We review de novo the grant of summary judgment. Hopkins v. Andaya, 958 F.2d 881, 884 (9th Cir.1992) (per curiam). We must determine, viewing the evidence in the light most favorable to the nonmoving party, whether the district court correctly applied the relevant substantive law. Fed.R.Civ.P. 56(c); Taylor v. List, 880 F.2d 1040, 1044 (9th Cir.1989). To defeat a motion for summary judgment, the nonmoving must come forward with evidence sufficient to establish the existence of the elements essential to that party's case. Celotex Corp. v. Catrett, 477 U.S. 317, 322.

4

Upon review of the record and due consideration, we determine that the district court correctly concluded that "[Reed] has submitted no evidence [ ] of any deliberate indifference by any Defendant."

5

Accordingly, the district court's order granting appellees' motion for summary judgment is affirmed.

AFFIRMED.1

*

The panel unanimously finds this case suitable for decision without oral argument. Fed.R.App.P. 34(a); 9th Cir.R. 34-4

**

This disposition is not appropriate for publication and may not be cited to or by the courts of this circuit except as provided by 9th Cir.R. 36-3

1

We note that Reed's claim regarding the kidney transplant list would not be time-barred. In any event, we affirm the dismissal as noted above

Nevada's two-year statute of limitations for personal injury actions applies to actions brought pursuant to 42 U.S.C. § 1983. See Nev.Rev.Stat. § 11.190(4)(e); Owens v. Okure, 488 U.S. 235, 249-50 (1989); Wilson v. Garcia, 471 U.S. 261, 280 (1985); Perez v. Seevers, 869 F.2d 425, 426, (9th Cir.), cert. denied, 493 U.S. 860 (1989). A civil action is commenced when the complaint is filed with the court. Fed.R.Civ.P. 3. "When papers are mailed to the clerk's office, filing is complete when the papers are received by the clerk." Cooper v. City of Ashland, 871 F.2d 104, 105 (9th Cir.1989).

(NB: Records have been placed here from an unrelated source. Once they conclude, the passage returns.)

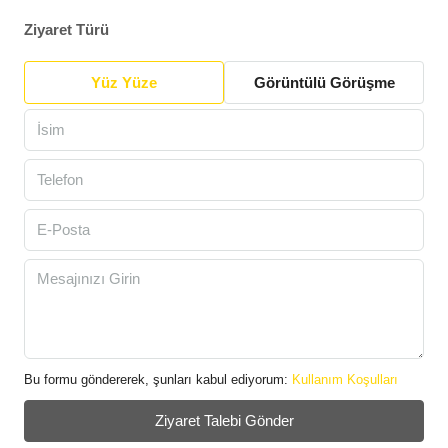
Ziyaret Türü
Yüz Yüze
Görüntülü Görüşme
Bu formu göndererek, şunları kabul ediyorum:
Kullanım Koşulları
Ziyaret Talebi Gönder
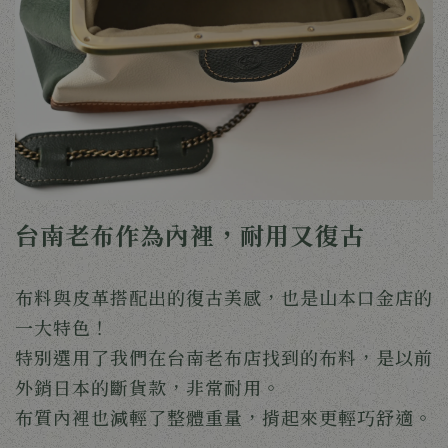
台南老布作為內裡，耐用又復古
布料與皮革搭配出的復古美感，也是山本口金店的
一大特色！
特別選用了我們在台南老布店找到的布料，是以前
外銷日本的斷貨款，非常耐用。
布質內裡也減輕了整體重量，揹起來更輕巧舒適。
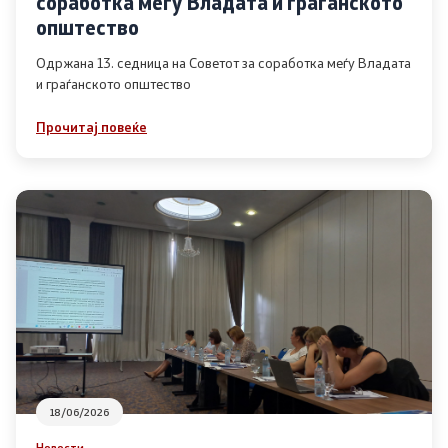
соработка меѓу Владата и граѓанското
Список на ОЈИ
општество
Одржана 13. седница на Советот за соработка меѓу Владата
и граѓанското општество
Контакт
Прочитај повеќе
Контакт
Линкови
Изјава за пристапност
Со еден клик до сите услуги
18/06/2026
Новости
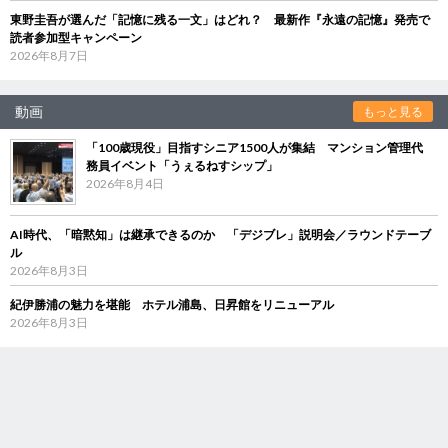
東野圭吾が選んだ「記憶に残る一文」はどれ？ 最新作『永遠の記憶』発売で
読者参加型キャンペーン
2026年8月7日
動画
もっと見る
「100歳現役」目指すシニア1500人が集結 マンション管理代
務員イベント「うぇるねすシップ」
2026年8月4日
AI時代、「暗黙知」は継承できるのか 「デジブレ」説明会／ラウンドテーブ
ル
2026年8月3日
紀伊勝浦の魅力を堪能 ホテル浦島、日昇館をリニューアル
2026年8月3日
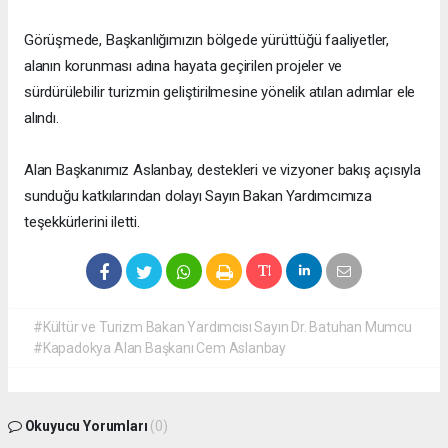
Görüşmede, Başkanlığımızın bölgede yürüttüğü faaliyetler,
alanın korunması adına hayata geçirilen projeler ve
sürdürülebilir turizmin geliştirilmesine yönelik atılan adımlar ele
alındı.
Alan Başkanımız Aslanbay, destekleri ve vizyoner bakış açısıyla
sunduğu katkılarından dolayı Sayın Bakan Yardımcımıza
teşekkürlerini iletti.
#Kültür ve Turizm Bakan Yardımcısı Sayın Dr. Batuhan Mumcu
#Kapadokya Alan Başkanı Cem Aslanbay
Okuyucu Yorumları
(0)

Reed's original complaint was received by the clerk's office on 24 July 1991. Thus, Reed's action commenced on 24 July 1991. See Fed.R.Civ.P. 3; Cooper, 871 F.2d at 105. Therefore, Reed's claims regarding the initial transfer to Vacaville and the resulting lost opportunity to receive a kidney transplant would not be barred by the applicable statute of limitations. See Nev.Rev.Stat. § 11.190(4)(e); Perez, 869 F.2d at 426.